Les gènes pdp. L’importance des gènes pdp du FPI dans la virulence et la pathogénicité de
Francisella a été mise en évidence chez la sous-espèce novicida par l’étude in vitro et in vivo
de mutants des gènes pdpA, pdpD (Ludu et al., 2008; Mariathasen et al., 2005; Nano et al., 2004) et pdpB (Brotcke et al., 2006; Tempel et al., 2006). Une mutation dans le gène pdpD de
novicida entraîne un défaut de croissance intracellulaire dans les macrophages de moelle
osseuse et de virulence chez la souris (Nano et al., 2004). Ces résultats sont cependant à confirmer car la présence d’un effet polaire sur la transcription des gènes iglABCD lors de la mutation de pdpD pourrait modifier le phénotype observé (Nano and Schmerk, 2007). Une étude de 2008 suggère que l’expression du gène pdpD est en lien avec celle des gènes iglA,
iglB et iglC (Ludu et al., 2008). En effet, une augmentation de la production de PdpD induit
une augmentation de la synthèse de ces protéines. Cette étude a émis l’hypothèse d’un lien entre les protéines IglA, IglB et pdpB et un système de sécrétion permettant le passage des protéines PdpD et IglC vers la membrane externe. Un mutant dans le gène pdpA est incapable de s’échapper du phagosome des macrophages C57BL/6 (Mariathasen et al., 2005; Nano et al., 2004) et reste associé au marqueur lysosomal Lamp-1. Ces résultats suggèrent un effet de la protéine PdpA, identifiée comme une protéine soluble induite dans des conditions de carence en fer, dans la maturation du phagosome précoce jusqu’au stade tardif (Schmerk et al., 2009). Le gène pdpB est, lui, impliqué dans l’entrée et la croissance dans les macrophages murins J774 (Tempel et al., 2006). Une mutation dans ce gène entraîne une diminution de l’ordre d’un million de fois de la virulence chez les souris BALB/c.

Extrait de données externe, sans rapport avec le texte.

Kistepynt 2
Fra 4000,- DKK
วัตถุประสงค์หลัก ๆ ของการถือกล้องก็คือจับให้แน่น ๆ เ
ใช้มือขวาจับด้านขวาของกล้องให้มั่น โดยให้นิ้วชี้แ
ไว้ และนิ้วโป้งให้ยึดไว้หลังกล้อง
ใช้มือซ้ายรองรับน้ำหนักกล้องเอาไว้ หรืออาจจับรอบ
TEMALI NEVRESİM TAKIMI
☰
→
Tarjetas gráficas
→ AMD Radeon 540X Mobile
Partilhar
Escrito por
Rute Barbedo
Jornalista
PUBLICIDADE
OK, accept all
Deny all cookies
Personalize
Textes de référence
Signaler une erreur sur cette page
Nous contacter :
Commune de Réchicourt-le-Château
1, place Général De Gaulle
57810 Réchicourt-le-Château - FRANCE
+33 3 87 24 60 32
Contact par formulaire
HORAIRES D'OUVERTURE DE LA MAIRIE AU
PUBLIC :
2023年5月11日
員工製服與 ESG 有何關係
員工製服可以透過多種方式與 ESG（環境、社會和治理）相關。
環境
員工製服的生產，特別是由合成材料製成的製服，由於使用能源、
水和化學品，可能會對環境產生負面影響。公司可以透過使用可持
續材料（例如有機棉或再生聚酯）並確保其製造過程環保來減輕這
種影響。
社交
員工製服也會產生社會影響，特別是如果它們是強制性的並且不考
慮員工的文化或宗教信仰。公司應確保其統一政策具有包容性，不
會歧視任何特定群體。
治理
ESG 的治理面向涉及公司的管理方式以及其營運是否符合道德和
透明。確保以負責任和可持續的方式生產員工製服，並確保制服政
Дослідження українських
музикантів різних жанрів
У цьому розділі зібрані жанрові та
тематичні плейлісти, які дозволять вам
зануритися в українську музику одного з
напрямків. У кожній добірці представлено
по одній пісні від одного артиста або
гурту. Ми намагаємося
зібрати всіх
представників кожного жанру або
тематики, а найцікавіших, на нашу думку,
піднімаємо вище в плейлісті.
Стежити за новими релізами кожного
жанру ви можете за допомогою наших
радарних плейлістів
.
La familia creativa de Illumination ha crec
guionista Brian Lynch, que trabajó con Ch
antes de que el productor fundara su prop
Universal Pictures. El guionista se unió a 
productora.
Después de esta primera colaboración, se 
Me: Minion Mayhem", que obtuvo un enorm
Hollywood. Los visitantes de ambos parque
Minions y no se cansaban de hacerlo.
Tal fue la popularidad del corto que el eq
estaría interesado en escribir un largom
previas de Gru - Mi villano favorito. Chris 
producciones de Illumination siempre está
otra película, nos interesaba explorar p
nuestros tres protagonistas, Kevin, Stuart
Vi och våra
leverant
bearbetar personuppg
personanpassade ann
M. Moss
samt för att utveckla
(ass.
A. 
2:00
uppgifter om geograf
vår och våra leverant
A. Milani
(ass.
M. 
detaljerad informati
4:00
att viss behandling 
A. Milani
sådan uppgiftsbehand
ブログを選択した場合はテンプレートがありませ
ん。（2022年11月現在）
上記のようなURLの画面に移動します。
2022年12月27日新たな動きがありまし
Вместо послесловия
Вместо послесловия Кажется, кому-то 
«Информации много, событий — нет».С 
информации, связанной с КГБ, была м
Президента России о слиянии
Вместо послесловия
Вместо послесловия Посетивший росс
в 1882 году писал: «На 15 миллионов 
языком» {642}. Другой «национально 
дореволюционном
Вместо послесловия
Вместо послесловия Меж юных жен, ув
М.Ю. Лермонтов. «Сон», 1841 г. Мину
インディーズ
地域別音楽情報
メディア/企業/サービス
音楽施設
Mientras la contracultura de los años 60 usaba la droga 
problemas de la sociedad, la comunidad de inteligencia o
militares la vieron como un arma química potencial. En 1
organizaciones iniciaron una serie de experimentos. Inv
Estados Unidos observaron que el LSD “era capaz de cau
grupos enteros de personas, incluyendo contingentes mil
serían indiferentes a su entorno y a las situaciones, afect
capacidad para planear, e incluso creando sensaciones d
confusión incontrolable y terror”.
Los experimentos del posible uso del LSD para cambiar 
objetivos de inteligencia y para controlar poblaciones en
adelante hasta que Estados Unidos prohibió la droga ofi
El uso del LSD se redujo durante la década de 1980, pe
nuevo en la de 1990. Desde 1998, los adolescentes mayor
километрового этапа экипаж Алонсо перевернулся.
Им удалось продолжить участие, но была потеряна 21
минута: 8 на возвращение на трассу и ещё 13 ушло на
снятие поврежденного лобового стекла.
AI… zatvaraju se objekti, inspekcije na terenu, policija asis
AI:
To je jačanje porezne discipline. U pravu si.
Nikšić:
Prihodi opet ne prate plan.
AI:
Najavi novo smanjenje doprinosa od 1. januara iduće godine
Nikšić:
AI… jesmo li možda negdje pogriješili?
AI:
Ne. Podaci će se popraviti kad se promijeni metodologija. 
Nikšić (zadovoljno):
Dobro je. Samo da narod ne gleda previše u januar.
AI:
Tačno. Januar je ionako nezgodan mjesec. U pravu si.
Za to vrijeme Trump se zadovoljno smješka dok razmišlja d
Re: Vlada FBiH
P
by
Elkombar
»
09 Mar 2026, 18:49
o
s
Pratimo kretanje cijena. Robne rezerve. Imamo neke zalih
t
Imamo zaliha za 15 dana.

Et les autres… Plus récemment, d’autres gènes du FPI ont été étudiés. Les gènes iglG et
iglI semblent impliqués dans l’échappement du phagosome, l’activation de l’inflammasome et
la virulence chez la souris (Broms et al., 2011). Des mutants dans les gènes vgrG et dotU ne peuvent plus s’échapper du phagosome, ne peuvent activer l’inflammasome et sont atténués chez la souris (Broms et al., 2012). Le gène iglH semble quant à lui, être nécessaire à la sortie
du phagosome ainsi qu’à la croissance intracellulaire (Straskova et al., 2012). Un mutant de ce gène est totalement avirulent chez la souris.